Predictive engineering analytics (PEA) is a development approach for the manufacturing industry that helps with the design of complex products (for example, products that include smart systems). It concerns the introduction of new software tools, the integration between those, and a refinement of simulation and testing processes to improve collaboration between analysis teams that handle different applications. This is combined with intelligent reporting and data analytics. The objective is to let simulation drive the design, to predict product behavior rather than to react on issues which may arise, and to install a process that lets design continue after product delivery.

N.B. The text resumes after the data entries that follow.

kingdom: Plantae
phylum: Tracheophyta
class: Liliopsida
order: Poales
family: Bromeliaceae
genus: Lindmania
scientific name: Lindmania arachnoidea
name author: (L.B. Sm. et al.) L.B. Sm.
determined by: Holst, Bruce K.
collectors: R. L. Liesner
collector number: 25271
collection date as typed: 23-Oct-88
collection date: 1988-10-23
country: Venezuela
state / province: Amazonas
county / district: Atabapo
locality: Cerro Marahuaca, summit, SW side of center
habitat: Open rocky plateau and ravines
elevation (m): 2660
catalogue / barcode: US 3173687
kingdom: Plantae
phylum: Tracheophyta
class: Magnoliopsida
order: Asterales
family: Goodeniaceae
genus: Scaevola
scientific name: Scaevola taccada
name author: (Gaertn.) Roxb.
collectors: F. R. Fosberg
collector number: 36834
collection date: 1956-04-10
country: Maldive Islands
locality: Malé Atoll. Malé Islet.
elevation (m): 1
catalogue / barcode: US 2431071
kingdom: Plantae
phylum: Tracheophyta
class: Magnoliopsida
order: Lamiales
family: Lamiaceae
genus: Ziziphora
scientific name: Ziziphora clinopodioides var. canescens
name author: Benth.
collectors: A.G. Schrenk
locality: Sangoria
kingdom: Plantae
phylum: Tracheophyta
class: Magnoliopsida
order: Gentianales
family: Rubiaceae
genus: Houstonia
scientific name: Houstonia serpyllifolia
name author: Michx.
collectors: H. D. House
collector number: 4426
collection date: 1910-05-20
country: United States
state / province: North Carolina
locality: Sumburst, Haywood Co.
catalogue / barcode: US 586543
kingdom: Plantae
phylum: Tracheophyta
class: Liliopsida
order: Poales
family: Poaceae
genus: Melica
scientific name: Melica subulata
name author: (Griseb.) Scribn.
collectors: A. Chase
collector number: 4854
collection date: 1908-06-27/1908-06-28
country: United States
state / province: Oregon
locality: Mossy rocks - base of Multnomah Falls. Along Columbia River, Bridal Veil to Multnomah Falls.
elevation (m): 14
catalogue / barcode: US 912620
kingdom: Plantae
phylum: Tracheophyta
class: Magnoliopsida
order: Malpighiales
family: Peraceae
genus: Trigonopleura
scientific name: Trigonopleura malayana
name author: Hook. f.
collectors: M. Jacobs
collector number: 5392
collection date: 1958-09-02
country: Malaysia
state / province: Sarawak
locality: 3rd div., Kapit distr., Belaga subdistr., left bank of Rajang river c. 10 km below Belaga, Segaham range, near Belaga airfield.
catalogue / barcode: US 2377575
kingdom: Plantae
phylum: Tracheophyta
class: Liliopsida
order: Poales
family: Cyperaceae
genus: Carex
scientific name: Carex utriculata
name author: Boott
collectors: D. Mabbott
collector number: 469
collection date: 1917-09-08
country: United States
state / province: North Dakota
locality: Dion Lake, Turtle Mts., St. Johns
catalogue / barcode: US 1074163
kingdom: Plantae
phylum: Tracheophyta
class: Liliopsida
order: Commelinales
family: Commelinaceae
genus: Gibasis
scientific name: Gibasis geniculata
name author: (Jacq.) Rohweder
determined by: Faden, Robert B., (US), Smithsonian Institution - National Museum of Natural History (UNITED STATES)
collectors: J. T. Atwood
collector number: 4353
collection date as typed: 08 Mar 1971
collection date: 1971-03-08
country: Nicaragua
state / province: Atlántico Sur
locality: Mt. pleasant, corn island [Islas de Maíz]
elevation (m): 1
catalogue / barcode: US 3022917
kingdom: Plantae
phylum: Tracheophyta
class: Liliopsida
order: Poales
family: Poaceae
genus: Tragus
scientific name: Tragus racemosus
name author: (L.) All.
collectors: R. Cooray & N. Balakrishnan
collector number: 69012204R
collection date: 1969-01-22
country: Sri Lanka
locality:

In a classic development approach, manufacturers deliver discrete product generations. Before bringing those to market, they use extensive verification and validation processes, usually by combining several simulation and testing technologies. But this approach has several shortcomings when looking at how products are evolving. Manufacturers in the automotive industry, the aerospace industry, the marine industry or any other mechanical industry all share similar challenges: they have to re-invent the way they design to be able to deliver what their customers want and buy today.
Products include, besides the mechanics, ever more electronics, software and control systems. Those help to increase performance for several characteristics, such as safety, comfort, fuel economy and many more. Designing such products using a classic approach, is usually ineffective. A modern development process should be able to predict the behavior of the complete system for all functional requirements and including physical aspects from the very beginning of the design cycle.
In view of cost or fuel economy, manufacturers need to consider ever more new materials and corresponding manufacturing methods. That makes product development more complex, as engineers cannot rely on their decades of experience anymore, like they did when working with traditional materials, such as steel and aluminium, and traditional manufacturing methods, such as casting. New materials such as composites, behave differently when it comes to structural behavior, thermal behavior, fatigue behavior or noise insulation for example, and require dedicated modeling.